Article en anglais : Gelareh YVARD-DJANASOUE pense que la présidence de FDR eu un impact considérable sur l’environnement. Les écologistes d’aujourd’hui considèrent comme un modèle l’utilisation des ressources naturelles transformées durant le New deal. FDR, en tant que sénateur, puis comme gouverneur de l’Etat de New York et en tant que président des Etats-Unis a défendu puis donné naissance à des projets phares, notamment pour les parcs nationaux et la gestion de l’eau.

Cécile MANSATI montre que le gouvernement fédéral fut particulièrement actif, dès 1935, dans le domaine de la culture. Il faut démocratiser la culture, faire des Etats-Unis une démocratie culturelle et développer une bureaucratie destinée à servir d’interface entre les citoyens et les productions des artistes et intellectuels. Cette politique, au cœur de la crise économique, est également censée redonner confiance au peuple américain, à définir une identité nationale culturelle en parallèle du modèle européen qui représente, pour bon nombre d’Américains, un exemple dont il faut s’inspirer.

Enfin, Eddy CHEVALIER s’intéresse de près à la First Lady, épouse de FDR dont le rôle fut capital pendant les années où son mari était au pouvoir. Femme brillante, de la très haute société Wasp (White anglo-saxon protestant), elle se révéla être une femme politique qui n’avait rien à envier à nombre de politiciens. Elle a œuvré à faire émerger les minorités du pays et s’intéressa de près à la question noire. Entre des conférences, des interviews, des rédactions d’articles, de discours et de livres, elle montra qu’elle fut une First Lady moderne. Elle s’appuya pour cela sur les médias d’une façon très habile. C’est donc une figure incontournable de l’époque du New Deal.

Il s’agi donc d’un ouvrage de haute tenu, très agréable à parcourir. On retrouvera, en annexe, la fonction de tous les intervenants ayant participé à la rédaction. On ne manquera pas, non plus, d’établir un parallèle entre les années du New Deal et la politique du président Obama. Bien des économistes ont relevé des éléments troublants : renforcement de l’intervention du gouvernement fédéral, investissements massifs auprès des entreprises, des agriculteurs. Extension des systèmes Medicare et Medicaid. Roosevelt reste, dans l’espit de bon nombre d’Américain, comme l’un de leur plus grands présidents, de fait de son énergie, de sa vision politique et de son épouse, une First lady moderne, fer de lance des questions sociales et raciales.

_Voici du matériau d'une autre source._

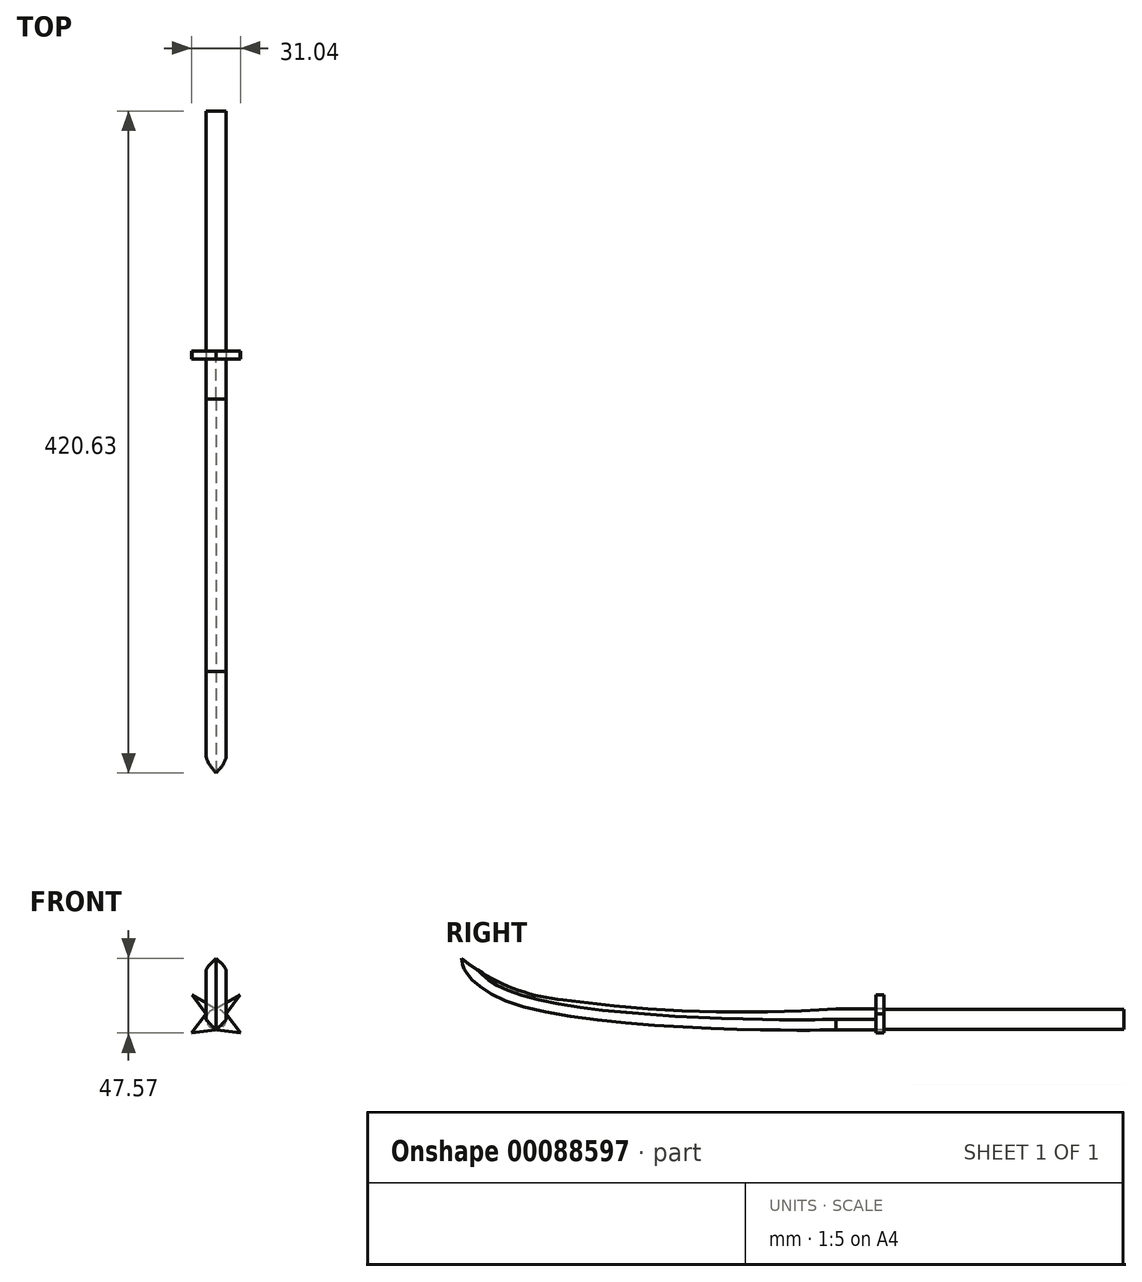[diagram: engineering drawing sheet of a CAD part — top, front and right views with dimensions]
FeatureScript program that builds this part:
annotation { "Feature Type Name" : "Feature", "Feature Type Description" : "" }
export const myFeature = defineFeature(function(context is Context, id is Id, definition is map)
    precondition{}
    {
        {
            var Q0;
            Q0=qCreatedBy(makeId("Right.planeOp"),FACE);
            var sketch = newSketch(context, id + "F0", { "sketchPlane" : qUnion([Q0])});
            skFitSpline(sketch, "E0", {"points": [v(-64.62, 32.16) * mm, v(-62.48, 24.54) * mm, v(-33.22, 3.81) * mm, v(142.65, -13.56) * mm, v(173.13, -13.26) * mm], "startDerivative": vector(17.95, -116.7) * mm, "endDerivative": vector(108.77, 1.86) * mm});
            skArc(sketch, "E1", {"start": v(-64.62, 32.16) * mm, "mid": v(-34.32, 13.99) * mm, "end": v(0, 5.64) * mm});
            skArc(sketch, "E2", {"start": v(0, 5.64) * mm, "mid": v(86.42, -1.63) * mm, "end": v(173.13, 0) * mm});
            skLineSegment(sketch, "E3", {"start": v(173.13, 0) * mm, "end": v(173.13, -13.26) * mm});
            skSolve(sketch);
        }
        {
            var Q0;
            Q0 = qSketchRegion(id + "F0", true);
            extrude(context, id + "F1", {"entities" : qUnion([Q0]), "depth" : 12.7 * mm});
        }
        {
            var Q0;
            Q0=makeQuery(id+"F1.opExtrude","SWEPT_FACE",FACE,{"disambiguationData":[OSD([sQuery(id+"F0.wireOp",EDGE,"E3")])]});
            var sketch = newSketch(context, id + "F2", { "sketchPlane" : qUnion([Q0])});
            skLineSegment(sketch, "E4", {"start": v(-12.7, -6.63) * mm, "end": v(-6.35, -13.26) * mm});
            skLineSegment(sketch, "E5", {"start": v(0, -6.63) * mm, "end": v(-6.35, -13.26) * mm});
            skSolve(sketch);
        }
        {
            var Q0;
            {var subQ0=sQuery(id+"F2.wireOp",EDGE,"E4");Q0=makeQuery(id+"F2.imprint","IMPRINT",FACE,{"disambiguationData":[TD([[makeQuery(id+"F2.imprint","IMPRINT",EDGE,{"derivedFrom":subQ0}),-1.0]])]});}
            var Q1;
            {var subQ0=sQuery(id+"F2.wireOp",EDGE,"E5");Q1=makeQuery(id+"F2.imprint","IMPRINT",FACE,{"disambiguationData":[TD([[makeQuery(id+"F2.imprint","IMPRINT",EDGE,{"derivedFrom":subQ0}),1.0]])]});}
            var Q2;
            Q2=makeQuery(id+"F1.opExtrude","CAP_EDGE",EDGE,{"disambiguationData":[OSD([sQuery(id+"F0.wireOp",EDGE,"E0")])],"isStart":false});
            sweep(context, id + "F3", {"operationType" : NewBodyOperationType.REMOVE, "profiles" : qUnion([Q0, Q1]), "path" : qUnion([Q2])});
        }
        {
            var Q0;
            Q0=makeQuery(id+"F1.opExtrude","SWEPT_FACE",FACE,{"disambiguationData":[OSD([sQuery(id+"F0.wireOp",EDGE,"E3")])]});
            extrude(context, id + "F4", {"entities" : qUnion([Q0]), "operationType" : NewBodyOperationType.ADD, "depth" : 25.4 * mm});
        }
        {
            var Q0;
            Q0=makeQuery(id+"F4.opExtrude","CAP_FACE",FACE,{"disambiguationData":[OSD([sQuery(id+"F0.wireOp",EDGE,"E3")])],"isStart":false});
            var sketch = newSketch(context, id + "F5", { "sketchPlane" : qUnion([Q0])});
            skLineSegment(sketch, "E6", {"start": v(-12.7, 0) * mm, "end": v(-21.68, 8.98) * mm});
            skLineSegment(sketch, "E7", {"start": v(0, 0) * mm, "end": v(8.98, 8.98) * mm});
            skLineSegment(sketch, "E8", {"start": v(0, -6.63) * mm, "end": v(9.17, -15.41) * mm});
            skLineSegment(sketch, "E9", {"start": v(-12.7, -6.63) * mm, "end": v(-21.87, -15.41) * mm});
            skLineSegment(sketch, "E10", {"start": v(-21.68, 8.98) * mm, "end": v(-6.35, 0) * mm});
            skLineSegment(sketch, "E11", {"start": v(8.98, 8.98) * mm, "end": v(-6.35, 0) * mm});
            skLineSegment(sketch, "E12", {"start": v(-21.87, -15.41) * mm, "end": v(-6.35, -13.26) * mm});
            skLineSegment(sketch, "E13", {"start": v(9.17, -15.41) * mm, "end": v(-6.35, -13.26) * mm});
            skLineSegment(sketch, "E14", {"start": v(-21.68, 8.98) * mm, "end": v(-12.7, -3.31) * mm});
            skLineSegment(sketch, "E15", {"start": v(-12.7, -3.31) * mm, "end": v(-21.87, -15.41) * mm});
            skLineSegment(sketch, "E16", {"start": v(8.98, 8.98) * mm, "end": v(0, -3.31) * mm});
            skLineSegment(sketch, "E17", {"start": v(0, -3.31) * mm, "end": v(9.17, -15.41) * mm});
            skSolve(sketch);
        }
        {
            var Q0;
            Q0 = qSketchRegion(id + "F5", true);
            extrude(context, id + "F6", {"entities" : qUnion([Q0]), "depth" : 5.08 * mm});
        }
        {
            var Q0;
            Q0=makeQuery(id+"F6.opExtrude","CAP_FACE",FACE,{"disambiguationData":[OSD([sQuery(id+"F5.wireOp",EDGE,"E10"),sQuery(id+"F5.wireOp",EDGE,"E11"),sQuery(id+"F5.wireOp",EDGE,"E12"),sQuery(id+"F5.wireOp",EDGE,"E13"),sQuery(id+"F5.wireOp",EDGE,"E14"),sQuery(id+"F5.wireOp",EDGE,"E15"),sQuery(id+"F5.wireOp",EDGE,"E16"),sQuery(id+"F5.wireOp",EDGE,"E17")])],"isStart":false});
            var sketch = newSketch(context, id + "F7", { "sketchPlane" : qUnion([Q0])});
            skLineSegment(sketch, "E18", {"start": v(-6.35, 0) * mm, "end": v(-6.35, -13.26) * mm});
            skCircle(sketch, "E19", {"center": v(-6.35, -6.63) * mm, "radius": 6.35 * mm});
            skSolve(sketch);
        }
        {
            var Q0;
            Q0 = qSketchRegion(id + "F7", true);
            extrude(context, id + "F8", {"entities" : qUnion([Q0]), "operationType" : NewBodyOperationType.ADD, "depth" : 152.4 * mm});
        }
    });
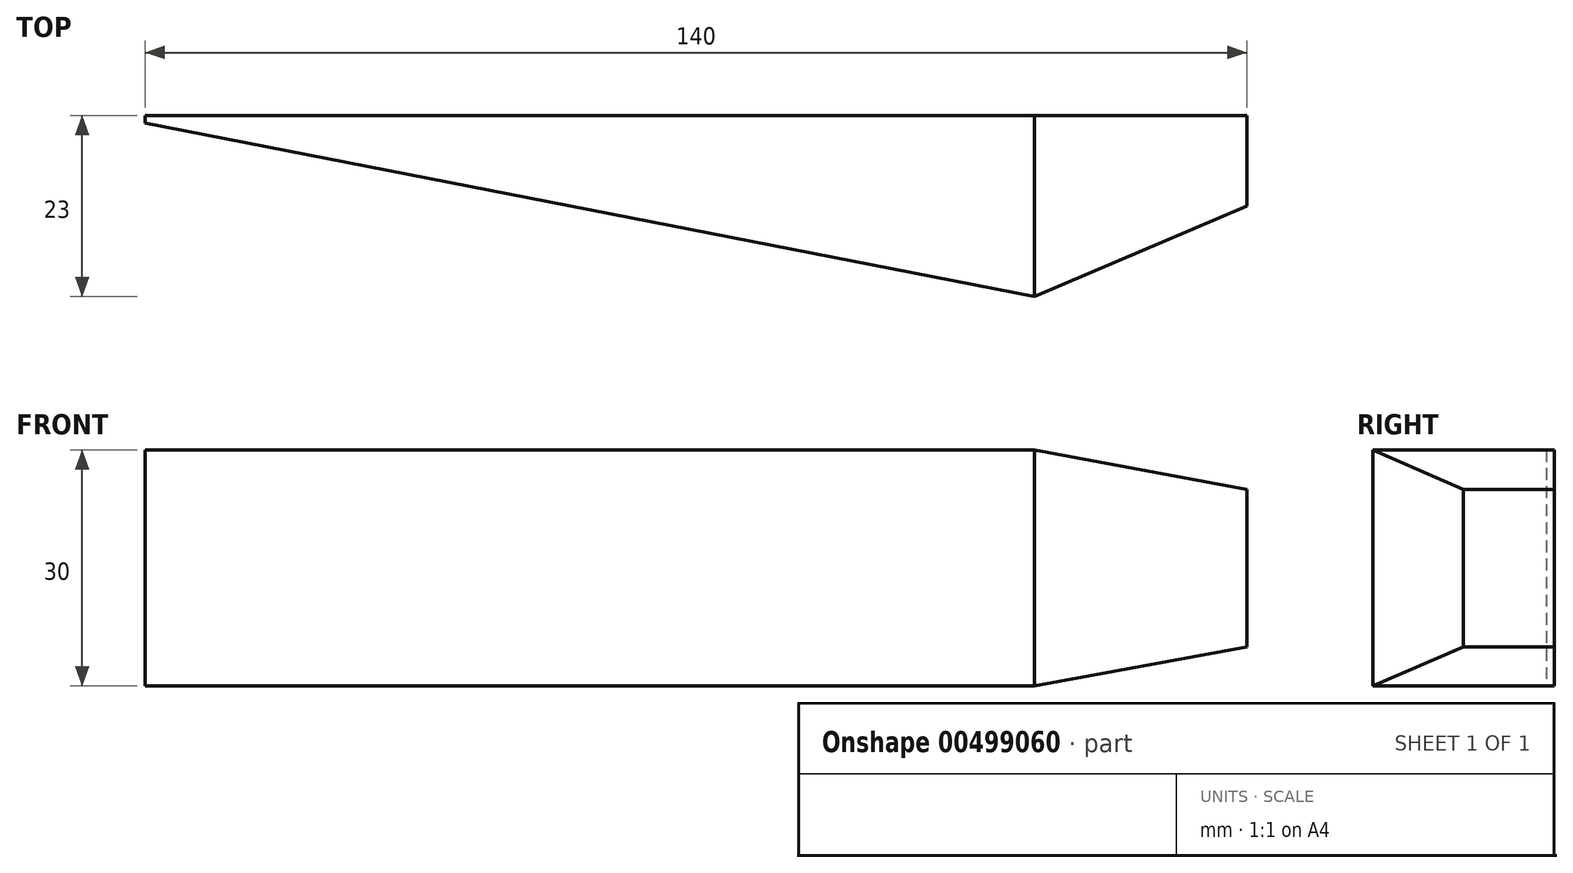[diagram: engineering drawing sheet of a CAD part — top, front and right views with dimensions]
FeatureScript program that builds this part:
annotation { "Feature Type Name" : "Feature", "Feature Type Description" : "" }
export const myFeature = defineFeature(function(context is Context, id is Id, definition is map)
    precondition{}
    {
        {
            var Q0;
            Q0=qCreatedBy(makeId("Top.planeOp"),FACE);
            var sketch = newSketch(context, id + "F0", { "sketchPlane" : qUnion([Q0])});
            skLineSegment(sketch, "E0", {"start": v(53.96, -374.41) * mm, "end": v(53.96, -385.91) * mm});
            skLineSegment(sketch, "E1", {"start": v(53.96, -385.91) * mm, "end": v(198.96, -385.91) * mm});
            skLineSegment(sketch, "E2", {"start": v(198.96, -385.91) * mm, "end": v(193.96, -385.91) * mm, "construction": true});
            skLineSegment(sketch, "E3", {"start": v(80.96, -362.91) * mm, "end": v(198.96, -385.91) * mm});
            skLineSegment(sketch, "E4", {"start": v(193.96, -385.91) * mm, "end": v(193.96, -384.94) * mm, "construction": true});
            skLineSegment(sketch, "E5", {"start": v(84.27, -363.56) * mm, "end": v(84.84, -360.61) * mm, "construction": true});
            skLineSegment(sketch, "E6", {"start": v(195.7, -385.28) * mm, "end": v(196.28, -382.33) * mm, "construction": true});
            skLineSegment(sketch, "E7", {"start": v(84.84, -360.61) * mm, "end": v(218.03, -386.57) * mm, "construction": true});
            skLineSegment(sketch, "E8", {"start": v(214.64, -385.91) * mm, "end": v(241.64, -385.91) * mm});
            skLineSegment(sketch, "E9", {"start": v(241.64, -385.91) * mm, "end": v(241.64, -362.91) * mm});
            skLineSegment(sketch, "E10", {"start": v(241.64, -362.91) * mm, "end": v(96.64, -362.91) * mm});
            skLineSegment(sketch, "E11", {"start": v(96.64, -362.91) * mm, "end": v(214.64, -385.91) * mm});
            skLineSegment(sketch, "E12", {"start": v(80.96, -362.91) * mm, "end": v(53.96, -374.41) * mm});
            skPoint(sketch, "E13.start.orphan", {"position": v(53.96, -362.91) * mm});
            skLineSegment(sketch, "E14", {"start": v(5, 0) * mm, "end": v(145, 0) * mm});
            skLineSegment(sketch, "E15", {"start": v(145, 0) * mm, "end": v(145, -11.5) * mm});
            skLineSegment(sketch, "E16", {"start": v(118, -23) * mm, "end": v(5, -0.97) * mm});
            skLineSegment(sketch, "E17", {"start": v(5, 0) * mm, "end": v(5, -0.97) * mm, "construction": true});
            skLineSegment(sketch, "E18", {"start": v(5, 0) * mm, "end": v(5, -0.97) * mm});
            skLineSegment(sketch, "E19", {"start": v(118, -23) * mm, "end": v(145, -11.5) * mm});
            skPoint(sketch, "E20.orphan", {"position": v(145, -23) * mm});
            skLineSegment(sketch, "E21", {"start": v(164.84, -274.28) * mm, "end": v(159.84, -274.28) * mm, "construction": true});
            skLineSegment(sketch, "E22", {"start": v(159.84, -274.28) * mm, "end": v(159.84, -273.3) * mm, "construction": true});
            skLineSegment(sketch, "E23", {"start": v(50.15, -251.92) * mm, "end": v(50.72, -248.98) * mm, "construction": true});
            skLineSegment(sketch, "E24", {"start": v(161.55, -271.28) * mm, "end": v(162.12, -268.33) * mm, "construction": true});
            skLineSegment(sketch, "E25", {"start": v(50.72, -248.98) * mm, "end": v(183.9, -274.94) * mm, "construction": true});
            skLineSegment(sketch, "E26", {"start": v(180.52, -274.28) * mm, "end": v(207.52, -274.28) * mm});
            skLineSegment(sketch, "E27", {"start": v(207.52, -274.28) * mm, "end": v(207.52, -251.28) * mm});
            skLineSegment(sketch, "E28", {"start": v(207.52, -251.28) * mm, "end": v(62.52, -251.28) * mm});
            skLineSegment(sketch, "E29", {"start": v(62.52, -251.28) * mm, "end": v(180.52, -274.28) * mm});
            skLineSegment(sketch, "E30", {"start": v(207.52, -251.28) * mm, "end": v(207.52, -271.28) * mm, "construction": true});
            skLineSegment(sketch, "E31", {"start": v(207.52, -271.28) * mm, "end": v(117.64, -271.28) * mm, "construction": true});
            skLineSegment(sketch, "E32", {"start": v(62.52, -251.28) * mm, "end": v(67.52, -251.28) * mm, "construction": true});
            skLineSegment(sketch, "E33", {"start": v(67.52, -251.28) * mm, "end": v(67.52, -252.25) * mm, "construction": true});
            skLineSegment(sketch, "E34", {"start": v(67.52, -252.25) * mm, "end": v(165.13, -271.28) * mm, "construction": true});
            skLineSegment(sketch, "E35", {"start": v(67.52, -252.25) * mm, "end": v(173.53, -272.91) * mm, "construction": true});
            skLineSegment(sketch, "E36", {"start": v(173.53, -272.91) * mm, "end": v(207.52, -272.91) * mm, "construction": true});
            skLineSegment(sketch, "E37", {"start": v(207.52, -272.91) * mm, "end": v(207.52, -251.28) * mm, "construction": true});
            skLineSegment(sketch, "E38", {"start": v(278.47, -100.18) * mm, "end": v(383.47, -120.65) * mm, "construction": true});
            skLineSegment(sketch, "E39", {"start": v(418.47, -110.7) * mm, "end": v(418.47, -99.2) * mm});
            skLineSegment(sketch, "E40", {"start": v(418.47, -99.2) * mm, "end": v(278.47, -99.2) * mm});
            skLineSegment(sketch, "E41", {"start": v(278.47, -100.18) * mm, "end": v(383.47, -120.65) * mm});
            skLineSegment(sketch, "E42", {"start": v(418.47, -99.2) * mm, "end": v(278.47, -99.2) * mm, "construction": true});
            skLineSegment(sketch, "E43", {"start": v(278.47, -99.2) * mm, "end": v(278.47, -100.18) * mm});
            skLineSegment(sketch, "E44", {"start": v(278.47, -99.2) * mm, "end": v(383.47, -99.2) * mm, "construction": true});
            skLineSegment(sketch, "E45", {"start": v(383.47, -99.2) * mm, "end": v(383.47, -120.65) * mm, "construction": true});
            skLineSegment(sketch, "E46", {"start": v(383.47, -120.65) * mm, "end": v(418.47, -110.7) * mm});
            skPoint(sketch, "E47.end.orphan", {"position": v(418.47, -120.65) * mm});
            skPoint(sketch, "E48.orphan", {"position": v(418.47, -122.2) * mm});
            skSolve(sketch);
        }
        {
            var Q0;
            Q0=makeQuery(id+"F0.imprint","IMPRINT",FACE,{"disambiguationData":[TD([[makeQuery(id+"F0.imprint","IMPRINT",EDGE,{"derivedFrom":sQuery(id+"F0.wireOp",EDGE,"E14")}),-1.0]])]});
            extrude(context, id + "F1", {"entities" : qUnion([Q0]), "depth" : 30 * mm});
        }
        {
            var Q0;
            Q0=qCreatedBy(makeId("Front.planeOp"),FACE);
            var sketch = newSketch(context, id + "F2", { "sketchPlane" : qUnion([Q0])});
            skLineSegment(sketch, "E49", {"start": v(0, 0) * mm, "end": v(145, 0) * mm, "construction": true});
            skLineSegment(sketch, "E50", {"start": v(145, 0) * mm, "end": v(118, 0) * mm});
            skLineSegment(sketch, "E51", {"start": v(145, 0) * mm, "end": v(145, 5) * mm});
            skLineSegment(sketch, "E52", {"start": v(145, 5) * mm, "end": v(145, 25) * mm, "construction": true});
            skLineSegment(sketch, "E53", {"start": v(145, 25) * mm, "end": v(145, 30) * mm, "construction": true});
            skLineSegment(sketch, "E54", {"start": v(118, 0) * mm, "end": v(118, 30) * mm, "construction": true});
            skLineSegment(sketch, "E55", {"start": v(118, 30) * mm, "end": v(145, 25) * mm});
            skLineSegment(sketch, "E56", {"start": v(118, 30) * mm, "end": v(145, 30) * mm});
            skLineSegment(sketch, "E57", {"start": v(145, 30) * mm, "end": v(145, 25) * mm});
            skLineSegment(sketch, "E58", {"start": v(145, 5) * mm, "end": v(118, 0) * mm});
            skLineSegment(sketch, "E59", {"start": v(118, 0) * mm, "end": v(145, 0) * mm});
            skSolve(sketch);
        }
        {
            var Q0;
            Q0 = qSketchRegion(id + "F2", true);
            extrude(context, id + "F3", {"entities" : qUnion([Q0]), "operationType" : NewBodyOperationType.REMOVE, "depth" : 25 * mm});
        }
    });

Pour autant, le New Deal reste une improvisation économique. Malgré le rôle des agences, des lois votées, cette nouvelle donne resta un mélange de progressisme et de conservatisme. Par sa prudence, Roosevelt reste un conservateur, en phase avec la pensée économique de son temps. Son progressisme peut s’expliquer par sa préoccupation sociale. Il n’en reste pas moins, que, même de manière spontanée, la capacité d’improvisation du gouvernement américain durant ces années de crise déboucha sur une vision nouvelle, modelée il est vrai par les conséquences de la seconde guerre mondiale. Les Etats-Unis d’Amérique que nous connaissons aujourd’hui puisent par conséquent leurs structures économiques et sociales dans les politiques impulsées par le New Deal.